All lines holding the word "pixels" should be located in the records and copied.

GIVEN INFORMATION Block Start

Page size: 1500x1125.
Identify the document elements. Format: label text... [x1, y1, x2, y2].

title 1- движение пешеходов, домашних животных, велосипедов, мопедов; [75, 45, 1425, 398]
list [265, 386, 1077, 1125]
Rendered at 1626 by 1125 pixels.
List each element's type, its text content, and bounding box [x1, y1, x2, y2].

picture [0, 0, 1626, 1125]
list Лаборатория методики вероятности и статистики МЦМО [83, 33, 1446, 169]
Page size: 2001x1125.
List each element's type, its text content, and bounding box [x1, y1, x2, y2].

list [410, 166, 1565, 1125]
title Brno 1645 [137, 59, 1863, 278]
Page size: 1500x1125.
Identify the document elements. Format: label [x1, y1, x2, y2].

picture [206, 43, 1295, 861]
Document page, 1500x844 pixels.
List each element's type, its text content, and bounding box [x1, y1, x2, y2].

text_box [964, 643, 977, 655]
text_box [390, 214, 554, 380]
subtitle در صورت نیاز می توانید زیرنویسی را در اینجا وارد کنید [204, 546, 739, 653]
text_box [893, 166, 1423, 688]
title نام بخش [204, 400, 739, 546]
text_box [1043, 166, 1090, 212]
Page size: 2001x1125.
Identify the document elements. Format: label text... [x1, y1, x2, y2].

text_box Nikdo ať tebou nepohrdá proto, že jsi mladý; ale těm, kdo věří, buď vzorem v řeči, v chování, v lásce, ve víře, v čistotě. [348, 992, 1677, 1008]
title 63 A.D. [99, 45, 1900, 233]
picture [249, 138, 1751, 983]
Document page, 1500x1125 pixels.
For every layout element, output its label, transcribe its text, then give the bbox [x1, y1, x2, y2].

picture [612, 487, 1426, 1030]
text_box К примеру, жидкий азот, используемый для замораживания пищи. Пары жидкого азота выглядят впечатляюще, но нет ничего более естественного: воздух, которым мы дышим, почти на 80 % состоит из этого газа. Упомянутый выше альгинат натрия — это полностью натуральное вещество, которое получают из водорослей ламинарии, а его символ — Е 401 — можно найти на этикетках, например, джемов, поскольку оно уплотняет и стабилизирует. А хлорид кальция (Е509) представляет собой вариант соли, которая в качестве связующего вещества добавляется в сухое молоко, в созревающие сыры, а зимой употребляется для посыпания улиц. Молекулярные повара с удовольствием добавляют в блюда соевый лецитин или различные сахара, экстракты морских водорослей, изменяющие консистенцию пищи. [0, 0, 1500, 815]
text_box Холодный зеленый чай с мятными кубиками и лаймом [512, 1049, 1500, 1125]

GIVEN INFORMATION Block End

- RESPONSE BOX -
Rendered at 1626 by 1125 pixels.
Document page, 1500x844 pixels.
Document page, 1500x1125 pixels.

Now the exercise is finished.